**Given request 1:** Please repeat part of the passage about discovering heavy metal word for word: begin at the words "Somewhere around this" and stop after "from the 70's.".
**Given request 2:**
Answer these questions from the passage about discovering heavy metal:
(a) In what year was the narrator fully engulfed in rock and roll?
(b) Which radio station was the narrator listening to around midnight?
(c) Which Blue Oyster Cult song floored the narrator with its heaviness?

**Excerpted passage:**
-=-=-=-=-

Junior high is when my fever for music knowledge began. Those years I built upon the limited base of my elementary school years and seeked out whatever new sounds I could. In 1990, I was fully engulfed in rock and roll and all it's many faces. And, more specifically, at that time I had fallen deeply in love with heavy metal. But, mind you, I was still learning about about all of the bands, the history, and the subtleties of the genre.

Somewhere around this time, I was listening to WCCC around midnight to John  "Ozone" Osterlind, as I normally did when I could.  All of sudden came this song that floored me with it's heaviness. It was "Godzilla" by Blue Oyster Cult. Now, mind you, I knew who this band was. I mean, who hasn;t heard "Don't Fear the Reaper" 1000 times by the time they are 12? And WCCC also played their secondary hit "Burnin' For You" all the time. But to me, these were all recent songs. Now I know they weren't new, but I don't think I realized that Reaper was from the 70's.

-=-=-=-=-

**Excerpted data:**

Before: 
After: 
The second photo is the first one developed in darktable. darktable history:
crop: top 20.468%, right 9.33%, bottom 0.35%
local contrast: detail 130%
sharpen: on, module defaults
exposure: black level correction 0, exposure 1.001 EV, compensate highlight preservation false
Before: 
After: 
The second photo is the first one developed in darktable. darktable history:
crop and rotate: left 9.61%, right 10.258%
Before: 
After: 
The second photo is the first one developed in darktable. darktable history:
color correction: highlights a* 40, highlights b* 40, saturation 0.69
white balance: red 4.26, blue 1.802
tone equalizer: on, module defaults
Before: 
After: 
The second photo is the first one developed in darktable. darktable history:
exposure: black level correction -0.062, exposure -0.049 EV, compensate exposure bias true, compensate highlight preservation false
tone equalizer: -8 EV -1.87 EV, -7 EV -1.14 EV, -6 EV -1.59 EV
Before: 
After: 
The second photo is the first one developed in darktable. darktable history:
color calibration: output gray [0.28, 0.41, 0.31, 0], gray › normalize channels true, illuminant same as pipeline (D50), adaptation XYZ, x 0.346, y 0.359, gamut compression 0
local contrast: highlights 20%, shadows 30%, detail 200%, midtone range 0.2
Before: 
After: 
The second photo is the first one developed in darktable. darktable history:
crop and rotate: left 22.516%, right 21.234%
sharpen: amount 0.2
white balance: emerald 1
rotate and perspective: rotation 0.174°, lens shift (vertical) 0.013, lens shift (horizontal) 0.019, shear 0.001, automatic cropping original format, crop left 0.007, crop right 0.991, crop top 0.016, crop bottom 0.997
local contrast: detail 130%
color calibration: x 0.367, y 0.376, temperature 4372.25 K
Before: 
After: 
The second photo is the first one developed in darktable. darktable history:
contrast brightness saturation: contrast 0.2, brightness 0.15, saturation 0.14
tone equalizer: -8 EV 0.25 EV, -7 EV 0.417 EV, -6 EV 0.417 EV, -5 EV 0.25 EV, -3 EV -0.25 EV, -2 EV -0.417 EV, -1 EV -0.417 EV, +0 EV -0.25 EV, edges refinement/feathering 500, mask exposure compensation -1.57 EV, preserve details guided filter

-=-=-=-=-

**Solution 1:**
Somewhere around this time, I was listening to WCCC around midnight to John  "Ozone" Osterlind, as I normally did when I could.  All of sudden came this song that floored me with it's heaviness. It was "Godzilla" by Blue Oyster Cult. Now, mind you, I knew who this band was. I mean, who hasn;t heard "Don't Fear the Reaper" 1000 times by the time they are 12? And WCCC also played their secondary hit "Burnin' For You" all the time. But to me, these were all recent songs. Now I know they weren't new, but I don't think I realized that Reaper was from the 70's.

**Solution 2:**
(a) 1990
(b) WCCC
(c) "Godzilla"